# SUPPLIED PASSAGE
- Opening Delimiter -

Multiple DSS engines, multithreading vs. multiprocessing#

Parallel OpenDSS/AltDSS engines in the same process

General recommendations apply, like using a good memory allocator on Linux.

For a similar example using OpenDSSDirect.py (the _run function is what changes): https://dss-extensions.org/OpenDSSDirect.py/notebooks/Multithreading

If you need to create multiple, independent OpenDSS engines, DSS.NewContext() can be used. This was introduced in DSS-Python 0.12.0, after a lot of work in the underlying DSS C-API engine. This feature is also unique to DSS-Extensions.

Although multi-threading in Python is not great due to the the GIL (Global Interpreter Lock), it is important to note that DSS-Python releases when API calls are made, i.e. multiple Python threads that spend most time in power flow solutions should still be performant.

Check other DSS-Extensions for implementations of multi-threading using multiple DSS contexts in other programming languages:

If you are not comfortable with threads, we recommend using Python’s multiprocessing, especially for larger circuits. multiprocessing can be used with most OpenDSS implementations. We also provide a basic example here in the OpenDSS forum, besides the example in this document.

General setup#

import os
import threading
from time import perf_counter
import numpy as np

from dss import dss, IDSS # IDSS for type hints and better autocomplete

NUM_SOLVE below is used as the number of solution for each scenario. Read more at the end of the notebook.

NUM_SOLVE = 96

Remember that OpenDSS changes the working directory of the process? To use multiple instances, we need to disable that behavior. When disabled, the AltDSS engine will track the required paths without changing the working directory.

- Closing Delimiter -

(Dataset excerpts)
- Opening Delimiter -

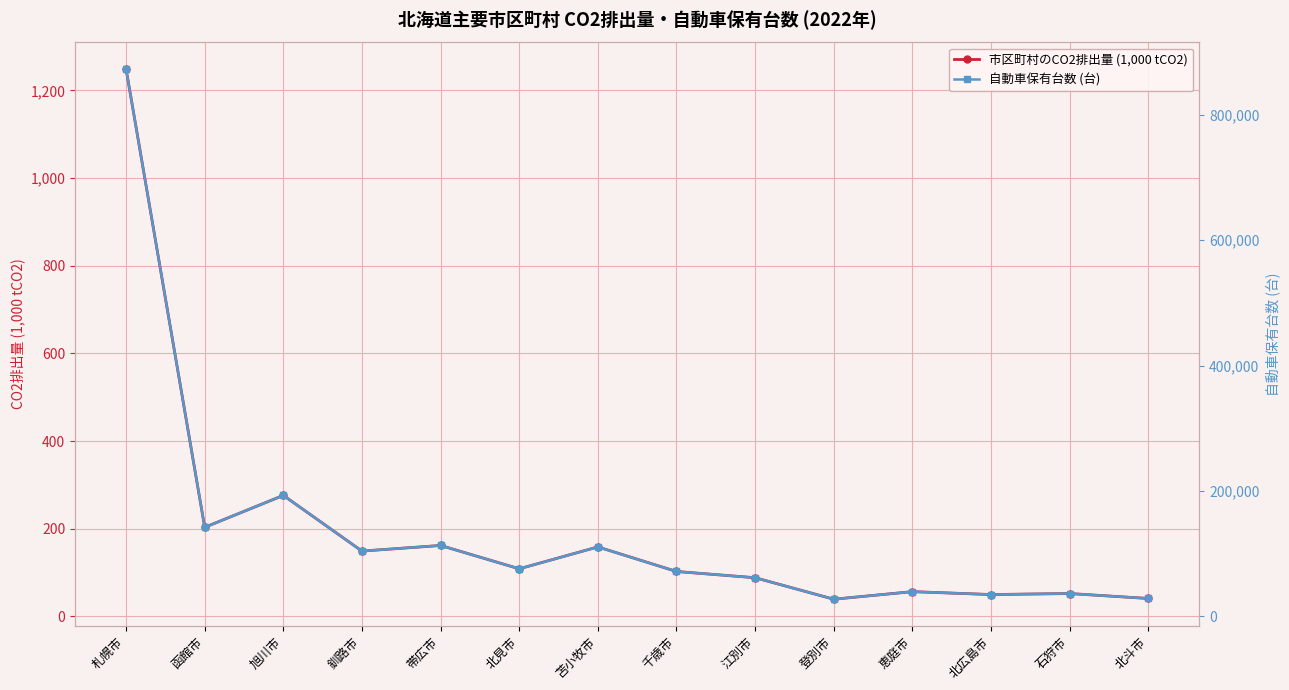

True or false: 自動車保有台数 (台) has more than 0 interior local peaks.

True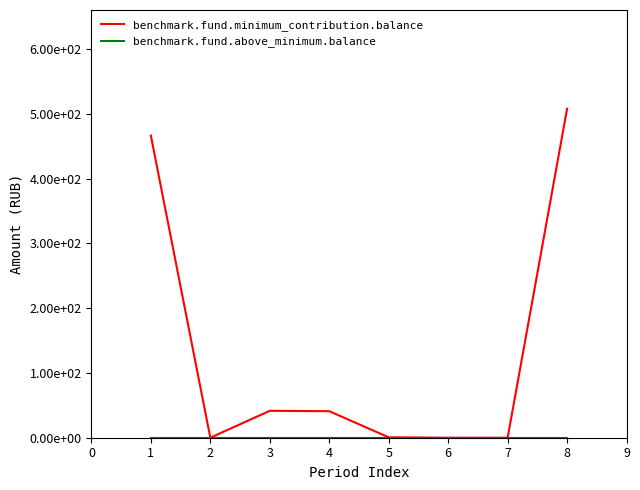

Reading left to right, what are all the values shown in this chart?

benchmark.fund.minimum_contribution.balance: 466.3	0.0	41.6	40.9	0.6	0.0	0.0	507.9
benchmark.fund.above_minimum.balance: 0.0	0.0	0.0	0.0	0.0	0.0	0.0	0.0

- Closing Delimiter -
- Opening Delimiter -

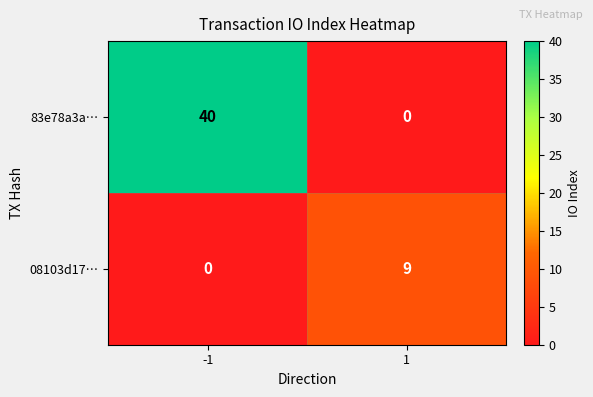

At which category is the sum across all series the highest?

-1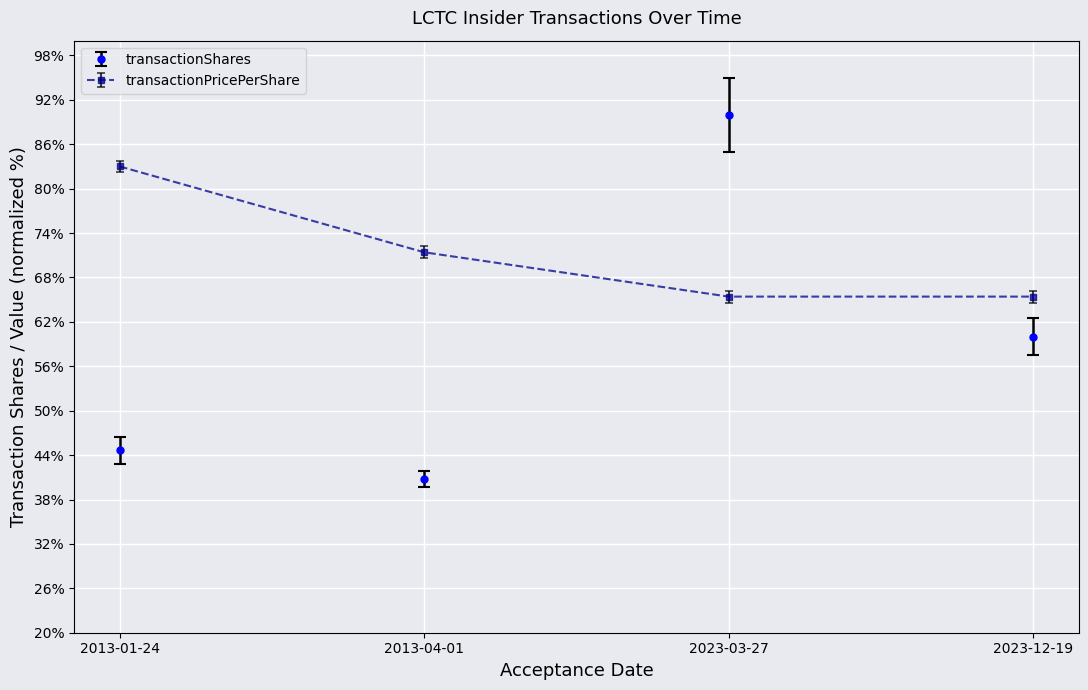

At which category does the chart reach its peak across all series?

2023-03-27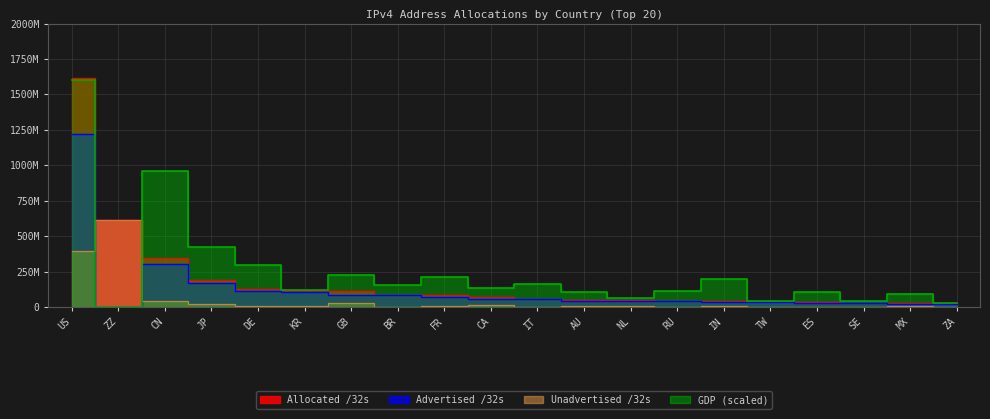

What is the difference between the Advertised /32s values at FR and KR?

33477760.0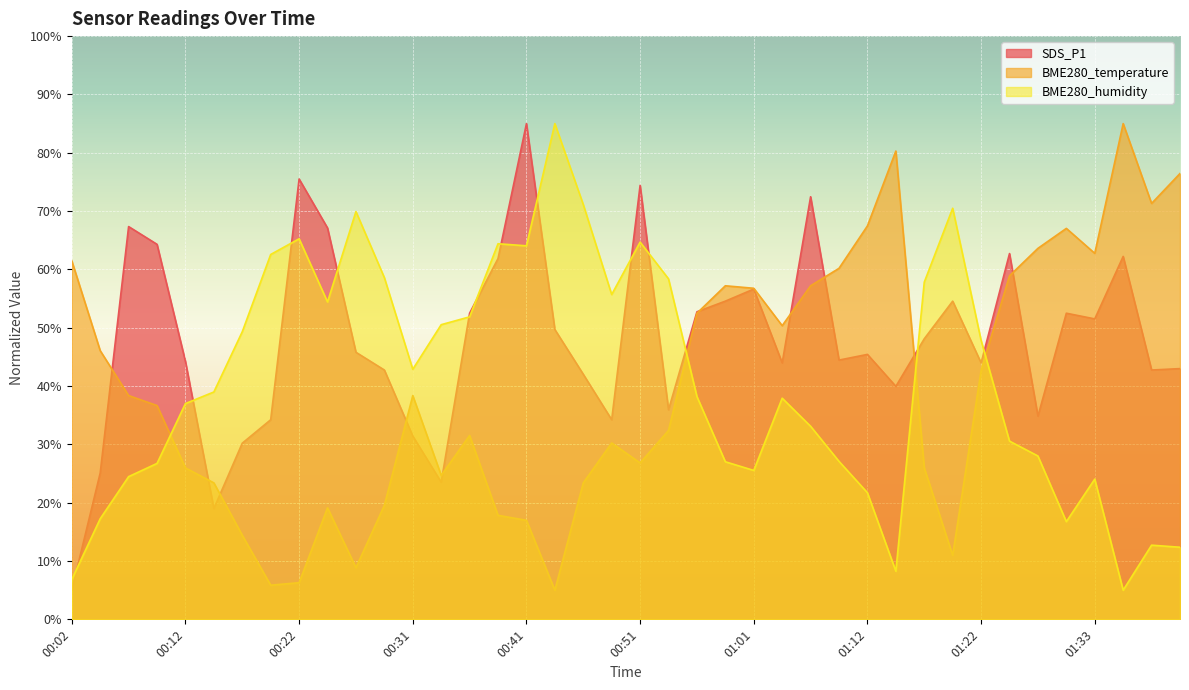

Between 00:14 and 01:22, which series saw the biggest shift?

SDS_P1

- Closing Delimiter -

# REQUIRED ACTION
Reproduce the passage on multiple DSS engines word for word, in full. These items were taken from a source unrelated to the passage.

# OUTPUT FOR THIS TASK
Multiple DSS engines, multithreading vs. multiprocessing#

Parallel OpenDSS/AltDSS engines in the same process

General recommendations apply, like using a good memory allocator on Linux.

For a similar example using OpenDSSDirect.py (the _run function is what changes): https://dss-extensions.org/OpenDSSDirect.py/notebooks/Multithreading

If you need to create multiple, independent OpenDSS engines, DSS.NewContext() can be used. This was introduced in DSS-Python 0.12.0, after a lot of work in the underlying DSS C-API engine. This feature is also unique to DSS-Extensions.

Although multi-threading in Python is not great due to the the GIL (Global Interpreter Lock), it is important to note that DSS-Python releases when API calls are made, i.e. multiple Python threads that spend most time in power flow solutions should still be performant.

Check other DSS-Extensions for implementations of multi-threading using multiple DSS contexts in other programming languages:

If you are not comfortable with threads, we recommend using Python’s multiprocessing, especially for larger circuits. multiprocessing can be used with most OpenDSS implementations. We also provide a basic example here in the OpenDSS forum, besides the example in this document.

General setup#

import os
import threading
from time import perf_counter
import numpy as np

from dss import dss, IDSS # IDSS for type hints and better autocomplete

NUM_SOLVE below is used as the number of solution for each scenario. Read more at the end of the notebook.

NUM_SOLVE = 96

Remember that OpenDSS changes the working directory of the process? To use multiple instances, we need to disable that behavior. When disabled, the AltDSS engine will track the required paths without changing the working directory.